• Supplied data:
-=-=-=-=-
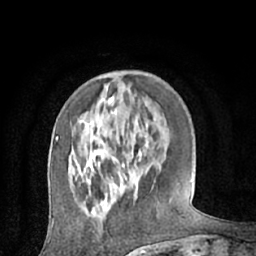
Breast MRI (dynamic contrast-enhanced), one axial slice. Position 19 of 66 along the scan axis. Cropped to one breast. Dynamic contrast-enhanced series, time point 2 of 7 at this slice position (early post-contrast). 1.5 T. TE 3 ms, TR 6.2 ms. 256 × 256 image matrix, field of view 160 × 160 mm. Female patient.
Annotated regions visible in this slice (semi-automatic segmentation, software-assisted and operator-edited):
- enhancing-tissue mask used for the functional tumour volume (all voxels passing the contrast-enhancement thresholds inside the analysis volume; usually the tumour): bounding box [x1, y1, x2, y2] px = [74, 100, 125, 197]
-=-=-=-=-
• What you should do: Take every line of the material and copy it exactly, leaving out the pictures.

• Solution to the problem:
Breast MRI (dynamic contrast-enhanced), one axial slice. Position 19 of 66 along the scan axis. Cropped to one breast. Dynamic contrast-enhanced series, time point 2 of 7 at this slice position (early post-contrast). 1.5 T. TE 3 ms, TR 6.2 ms. 256 × 256 image matrix, field of view 160 × 160 mm. Female patient.
Annotated regions visible in this slice (semi-automatic segmentation, software-assisted and operator-edited):
- enhancing-tissue mask used for the functional tumour volume (all voxels passing the contrast-enhancement thresholds inside the analysis volume; usually the tumour): bounding box [x1, y1, x2, y2] px = [74, 100, 125, 197]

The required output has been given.